PROBLEM REQUIREMENTS: Locate each line in the listing below that contains the string "Sezóna" and copy it out in full. Case counts.

*** Block opens ***

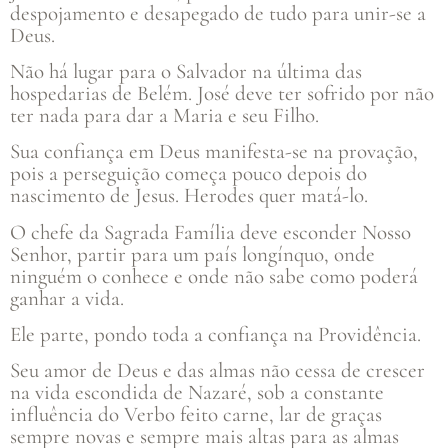
despojamento e desapegado de tudo para unir-se a
Deus.
Não há lugar para o Salvador na última das
hospedarias de Belém. José deve ter sofrido por não
ter nada para dar a Maria e seu Filho.
Sua confiança em Deus manifesta-se na provação,
pois a perseguição começa pouco depois do
nascimento de Jesus. Herodes quer matá-lo.
O chefe da Sagrada Família deve esconder Nosso
Senhor, partir para um país longínquo, onde
ninguém o conhece e onde não sabe como poderá
ganhar a vida.
Ele parte, pondo toda a confiança na Providência.
Seu amor de Deus e das almas não cessa de crescer
na vida escondida de Nazaré, sob a constante
influência do Verbo feito carne, lar de graças
sempre novas e sempre mais altas para as almas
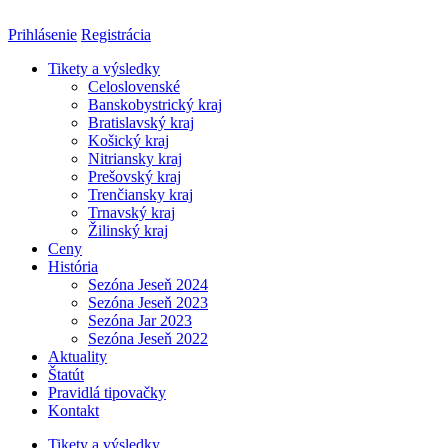
Preskočiť
na
Prihlásenie
Registrácia
obsah
Tikety a výsledky
Celoslovenské
Banskobystrický kraj
Bratislavský kraj
Košický kraj
Nitriansky kraj
Prešovský kraj
Trenčiansky kraj
Trnavský kraj
Žilinský kraj
Ceny
História
Sezóna Jeseň 2024
Sezóna Jeseň 2023
Sezóna Jar 2023
Sezóna Jeseň 2022
Aktuality
Štatút
Pravidlá tipovačky
Kontakt
Tikety a výsledky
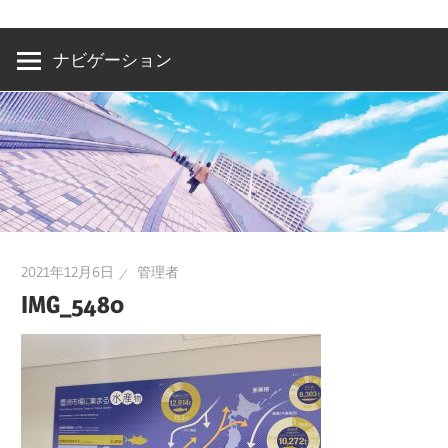
洲・
有
ナビゲーション
明・
と
き
ど
き
お
台
2021年12月6日
管理者
場
IMG_5480
～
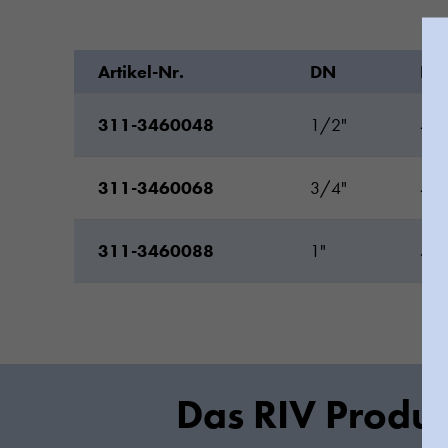
Artikel-Nr.
DN
H
311-3460048
1/2"
45
311-3460068
3/4"
46
311-3460088
1"
53
Das RIV Produk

*** Block closes ***

TASK SOLUTION:
Sezóna Jeseň 2024
Sezóna Jeseň 2023
Sezóna Jar 2023
Sezóna Jeseň 2022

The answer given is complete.